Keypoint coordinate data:
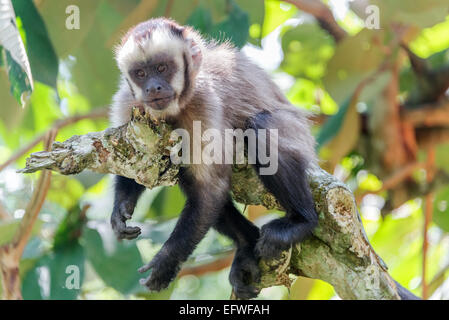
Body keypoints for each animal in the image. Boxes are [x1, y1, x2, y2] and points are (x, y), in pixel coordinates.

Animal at [108, 16, 316, 298]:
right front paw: (121, 208)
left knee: (261, 127)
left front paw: (167, 260)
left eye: (162, 68)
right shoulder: (129, 103)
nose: (152, 87)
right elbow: (133, 164)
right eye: (140, 73)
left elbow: (210, 189)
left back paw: (302, 221)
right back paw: (247, 243)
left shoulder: (204, 103)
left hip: (298, 133)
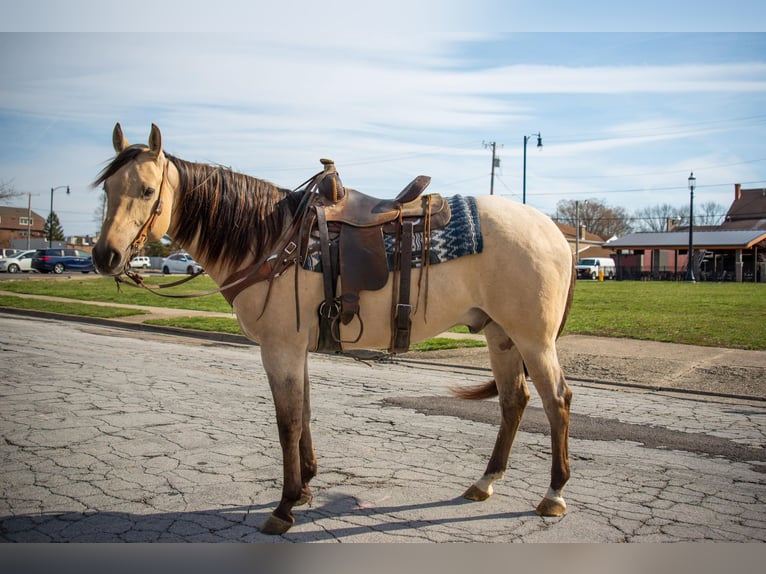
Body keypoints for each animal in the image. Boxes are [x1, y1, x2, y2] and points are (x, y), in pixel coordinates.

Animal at [91, 124, 576, 536]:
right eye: (108, 189)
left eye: (147, 190)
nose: (104, 256)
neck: (271, 242)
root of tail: (553, 231)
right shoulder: (296, 348)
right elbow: (303, 414)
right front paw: (305, 487)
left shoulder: (280, 348)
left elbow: (286, 421)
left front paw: (284, 505)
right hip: (501, 335)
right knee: (514, 402)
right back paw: (484, 482)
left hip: (533, 339)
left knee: (556, 401)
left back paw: (553, 494)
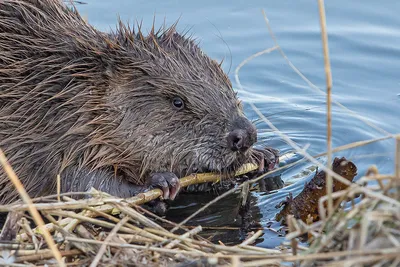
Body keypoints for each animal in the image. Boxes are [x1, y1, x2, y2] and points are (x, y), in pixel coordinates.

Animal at [0, 0, 278, 205]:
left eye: (227, 85)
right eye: (177, 102)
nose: (245, 135)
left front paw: (265, 156)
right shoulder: (40, 136)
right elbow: (72, 182)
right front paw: (159, 182)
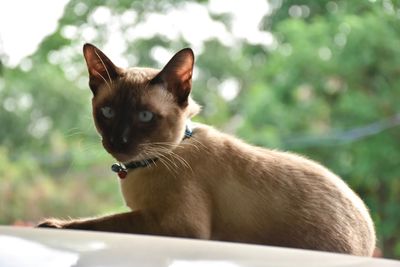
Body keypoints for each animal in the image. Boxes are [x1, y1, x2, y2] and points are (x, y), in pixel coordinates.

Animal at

● What is being asked
Every line of the data above should be repeated exactly. Omit the pictures.

● Task result
Body keypoints for each animal in the image. Boxes are [x1, y1, x2, y2] and points are (x, y), in pixel coordinates.

Animal at [108, 16, 316, 298]:
right front paw: (121, 208)
left knee: (261, 127)
left front paw: (167, 260)
left eye: (162, 68)
right shoulder: (129, 103)
nose: (152, 87)
right elbow: (133, 164)
right eye: (140, 73)
left elbow: (210, 189)
left back paw: (302, 221)
right back paw: (247, 243)
left shoulder: (204, 103)
left hip: (298, 133)
Body keypoints for each animal in the image. Boxes are [x1, y1, x2, y2] and points are (x, y), in pixel coordinates.

Animal at [91, 124, 576, 536]:
right eye: (108, 189)
left eye: (147, 190)
nose: (104, 256)
neck: (271, 242)
root of tail: (553, 231)
right shoulder: (296, 348)
right elbow: (303, 414)
right front paw: (305, 487)
left shoulder: (280, 348)
left elbow: (286, 421)
left front paw: (284, 505)
right hip: (501, 335)
right knee: (514, 402)
right back paw: (484, 482)
left hip: (533, 339)
left knee: (556, 401)
left back paw: (553, 494)
Body keypoints for each animal in the image. Boxes are [x1, y1, x2, y2] and points are (x, y), in pixel coordinates.

Animal at [0, 0, 278, 205]:
left eye: (227, 85)
right eye: (177, 102)
nose: (245, 135)
left front paw: (265, 156)
right shoulder: (40, 136)
right elbow: (72, 182)
right front paw: (159, 182)
Body keypoints for each animal in the image. Boxes are [x1, y1, x2, y2] and points are (x, y), in pixel coordinates.

Animal at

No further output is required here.